Nadia Wheatley's short stories in The Night Tolkien Died (Macleod/ Random, $19.95) are more precisely written for children, with details of school excursions, divorced parents, acid trips and women ashing Craven A cigarettes into beetroot tins, watched by adoring young girls. Pervading all these stories is a fierce and moving sense of empathy with all young and consequently powerless people.

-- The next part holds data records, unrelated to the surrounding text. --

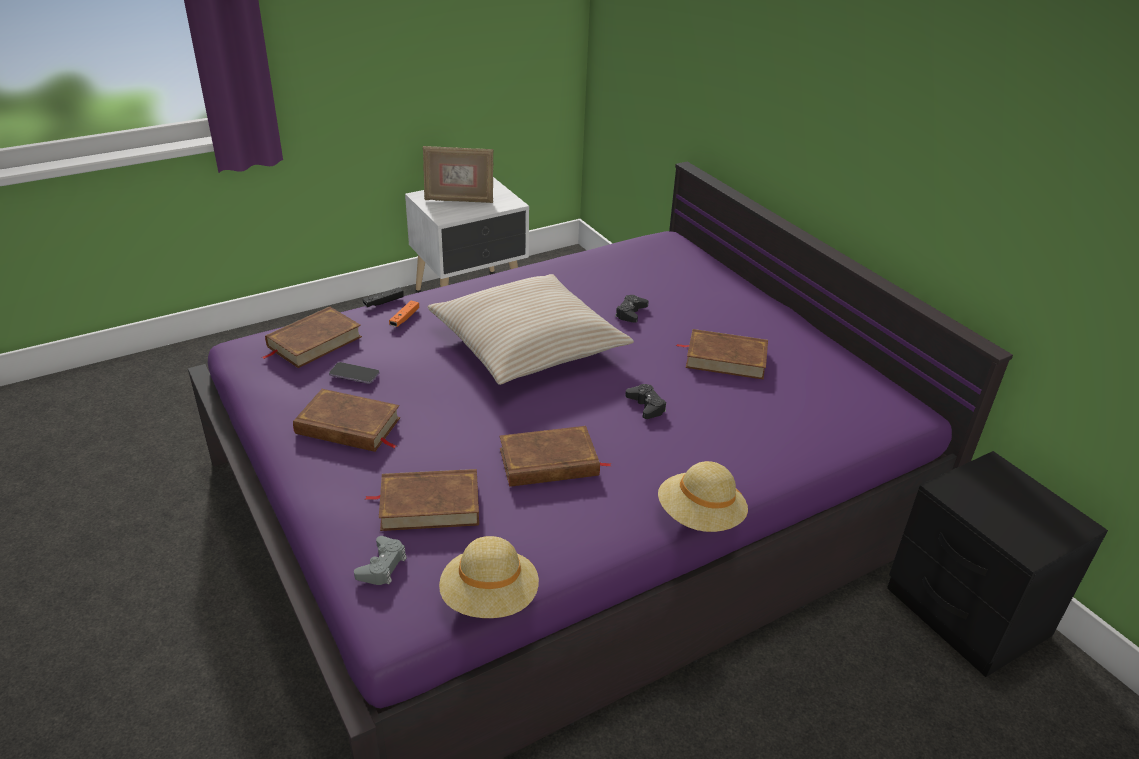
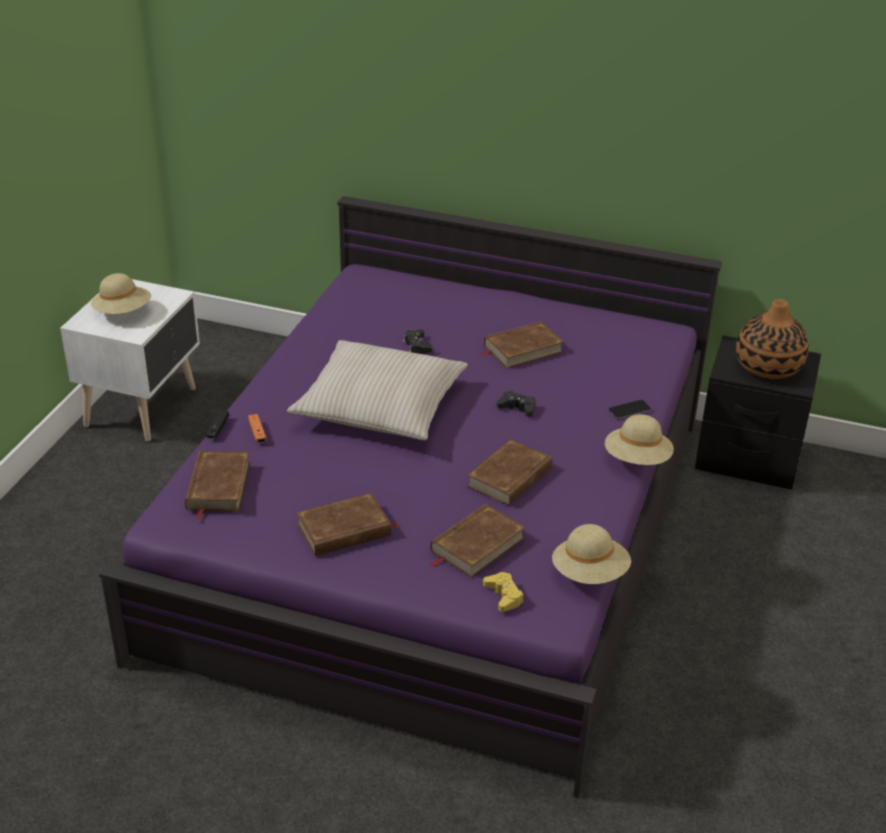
camera: 40 degrees left, 0 degrees up
(354, 374) = (291, 493): phone -> phone (629, 411)
(382, 566) = (503, 596): grey game controller -> yellow game controller
(459, 200) = (123, 312): picture frame -> beige hat
(1011, 510) = (768, 367): none -> vase

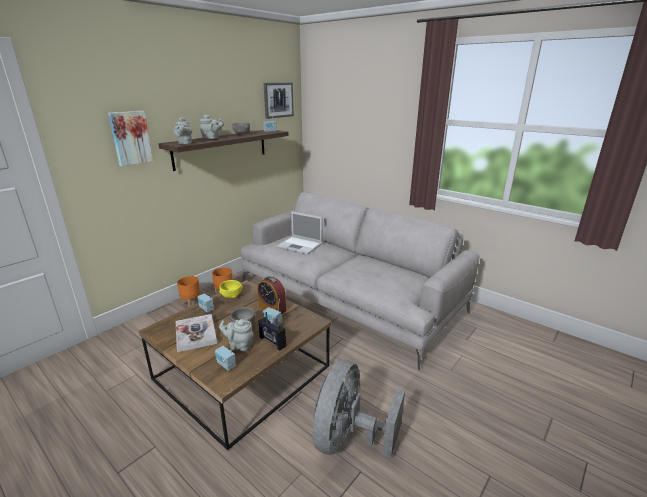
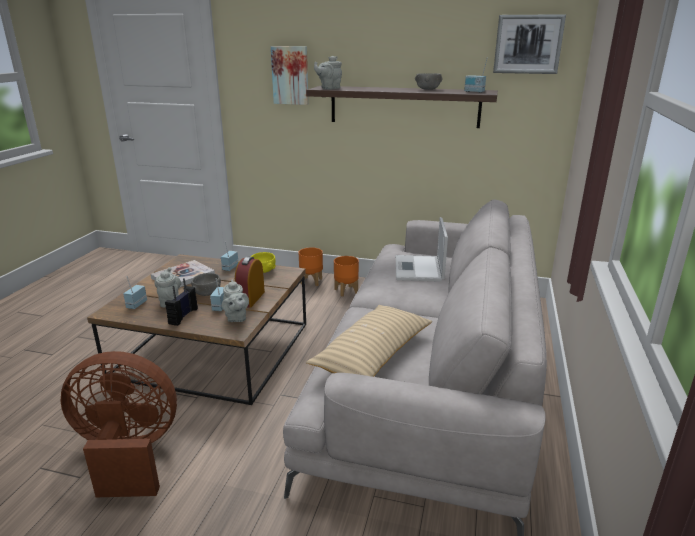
camera: 65 degrees right, 0 degrees up
(212, 138) = (374, 88): grey teapot -> grey teapot (236, 318)
(349, 438) = (128, 455): grey fan -> brown fan
(385, 280) = (373, 354): none -> beige pillow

There are many masterpieces in this collection. There is no badness and blackness in Wheatley's stories: she is too subtle for that and her wry humour always tempers tragedy. In Pastoral, a motherless girl is passed around various relatives' families; staying on Uncle Clem's dairy farm, she is befriended by Kylie, the wicked cattle-nipping dog, and her life becomes a kind of speculative dream as she wonders what will happen to her:
... no-one knew how long Denzil was staying on the farm. It might only be a couple more months, it might be forever, no-one was really sure. It all depended on whether Auntie Gwen's back got better or whether Auntie Pat's daughter went nursing or whether Auntie Mim found Denzil too much or whether Uncle Clem really believed that blood was thicker than water. Whatever they decided, Denzil would have to do ... What Denzil herself wanted to do was run fast out of the valley and hide in the hills with Kylie. They'd live on bananas and rain and hunting. But now she couldn't dream that either, for one fine day Kylie went too far, and Uncle Clem wasn't a man for idle threats.